Dai colori vivaci di una Palermo che odora di mare alla Milano delle ossessioni, della fretta e del cielo plumbeo che tutto copre, Vasilica trascorre la sua vita nel nostro Paese. Ovunque si trovi, Vasilica non dice. “Muta” è la seconda parola che ha imparato e muta resta per sempre lei, innanzi alle urla di un mondo che – diciamocelo – non ha alcuna voglia di ascoltare le parole altrui.

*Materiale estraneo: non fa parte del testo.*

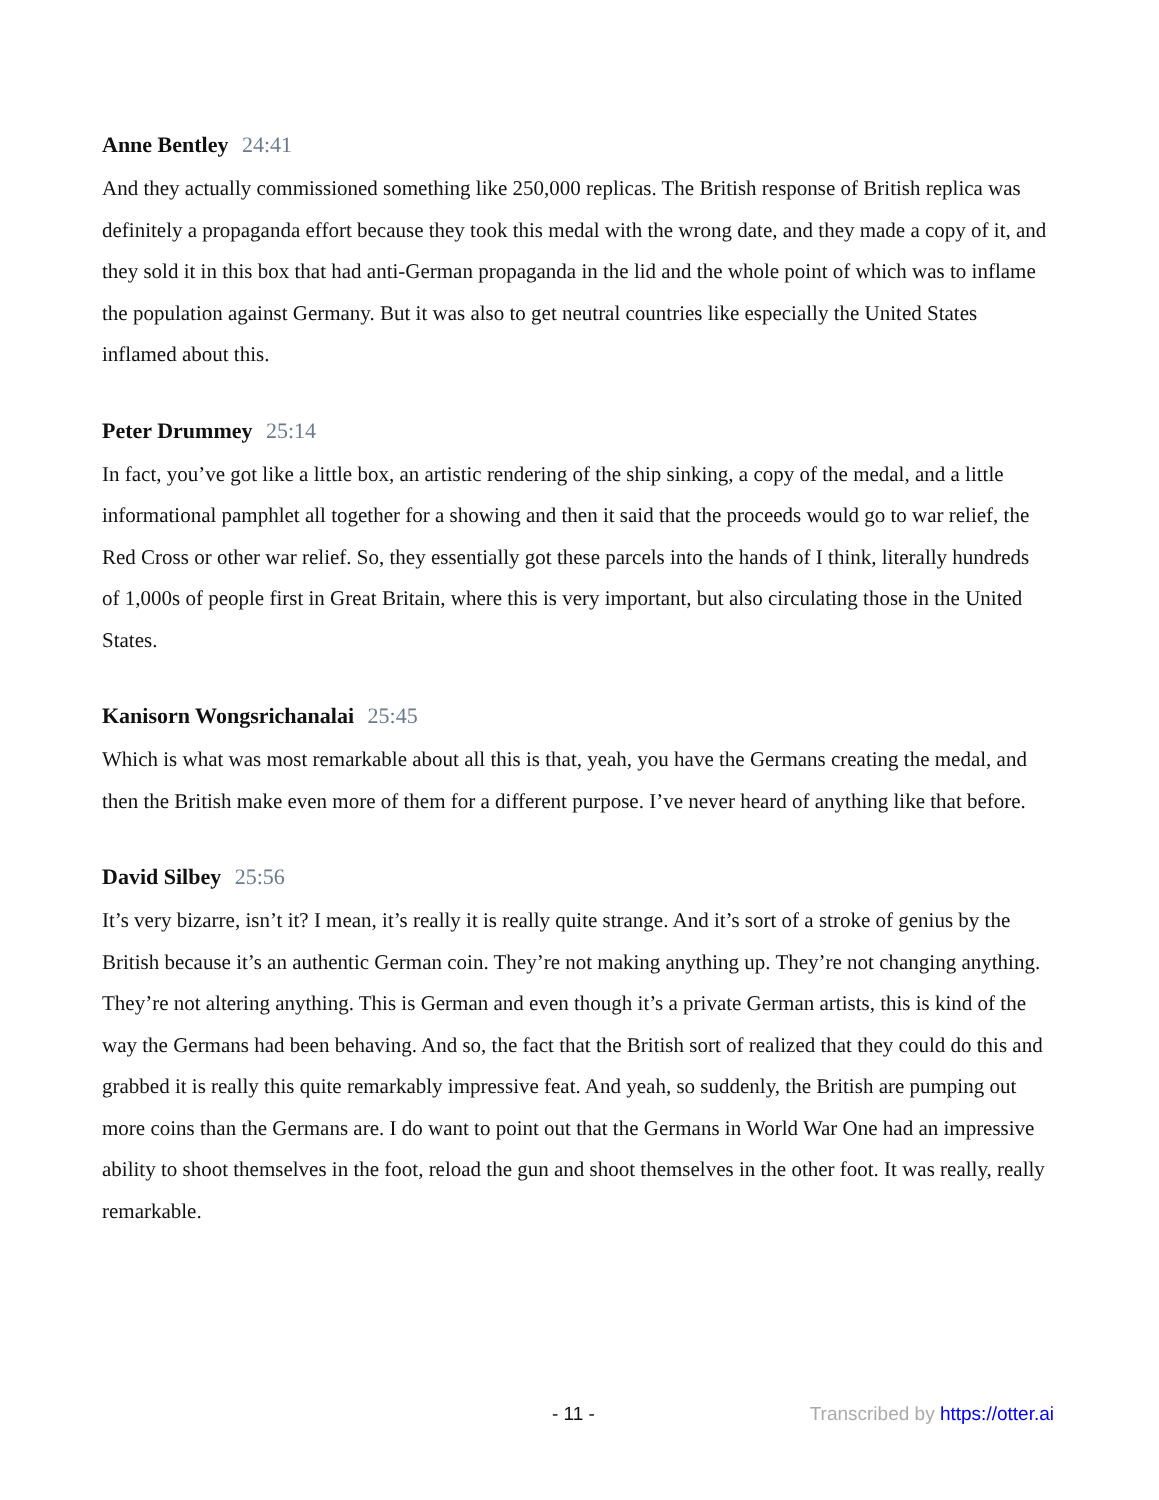Anne Bentley 24:41
And they actually commissioned something like 250,000 replicas. The British response of British replica was definitely a propaganda effort because they took this medal with the wrong date, and they made a copy of it, and they sold it in this box that had anti-German propaganda in the lid and the whole point of which was to inflame the population against Germany. But it was also to get neutral countries like especially the United States inflamed about this.
Peter Drummey 25:14
In fact, you’ve got like a little box, an artistic rendering of the ship sinking, a copy of the medal, and a little informational pamphlet all together for a showing and then it said that the proceeds would go to war relief, the Red Cross or other war relief. So, they essentially got these parcels into the hands of I think, literally hundreds of 1,000s of people first in Great Britain, where this is very important, but also circulating those in the United States.
Kanisorn Wongsrichanalai 25:45
Which is what was most remarkable about all this is that, yeah, you have the Germans creating the medal, and then the British make even more of them for a different purpose. I’ve never heard of anything like that before.
David Silbey 25:56
It’s very bizarre, isn’t it? I mean, it’s really it is really quite strange. And it’s sort of a stroke of genius by the British because it’s an authentic German coin. They’re not making anything up. They’re not changing anything. They’re not altering anything. This is German and even though it’s a private German artists, this is kind of the way the Germans had been behaving. And so, the fact that the British sort of realized that they could do this and grabbed it is really this quite remarkably impressive feat. And yeah, so suddenly, the British are pumping out more coins than the Germans are. I do want to point out that the Germans in World War One had an impressive ability to shoot themselves in the foot, reload the gun and shoot themselves in the other foot. It was really, really remarkable.
- 11 - Transcribed by https://otter.ai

A Francesca Tiziana Vaccaro va il merito non solo di aver inseguito quelle parole, di essersi fermata ad ascoltarle, di averle assorbite e sentite, ma pure di averle fatte carne, prestando loro un corpo e, soprattutto, una voce. Spostando il centro dell’io, l’artista ha percorso la medesima strada di Vasilica. E lì ella stessa, abbandonandosi alla maniera cui alluse Jacques Copeau nelle sue Riflessioni, si è ritrovata. Un meccanismo infallibile che il teatro ha il dovere di trasferire allo spettatore. Tiziana Francesca Vaccaro, sottraendo la teatralità alla quale intendeva scampare la cifra registica del lavoro, ha dato quindi l’idea di vivere sulla scena le emozioni. La tecnica gestuale e vocale sapientemente adoperata, anche grazie al supporto della tutor attoriale Elsa Bossi, profumava di verità. Per questo ha potuto rinunciare a cuor leggero a quella scenografia, a quel disegno luci, a quell’allestimento definitivo insomma, che la restituzione a Polistena non contemplava. C’era la donna lì, sola, ad adoperare un linguaggio colloquiale declinato per città nelle bocche italiane e senza la minima inflessione che potesse richiamare la Romania nella bocca di Vasilica. Ché Vasilica è dapprima essere umano, poi donna e, come tale, incarna l’universalità della sofferenza per la quale non occorre delineare inutili perimetri. A scortarla, talvolta, la musica composta da Andrea Balsamo, che mette a contatto lo spettatore con un mondo emotivo eretto sulla perfetta corrispondenza fra parole e suoni.
È con semplicità e rigore che Tiziana ha apposto la sua firma alla regia di “Sindrome Italia”, scandendo il ritmo della storia, anzi delle storie che si è inteso raccontare, mescolandole, confondendole, così come la realtà le mescola e le confonde, senza tuttavia perdere di vista l’equilibrio globale del lavoro.
Quando Vasilica ha bisogno di tornare indietro perché non sa più andare avanti, quando i luoghi del ritorno sono i luoghi sconosciuti che l’inclemenza del tempo ha stravolto, quando il respiro c’è, deve esserci, eppure Vasilica non riesce più a sentirlo, allora esplode la sospensione di un’esistenza che il teatro può permettersi di sussurrare. Poi, nel tragitto che compie dalla scena allo spettatore, il dramma può ammutolirsi e spegnersi, o può scegliere di urlare. Nell’urlo si compie il miracolo del teatro che guarda in faccia la realtà e prova a scuotere le coscienze.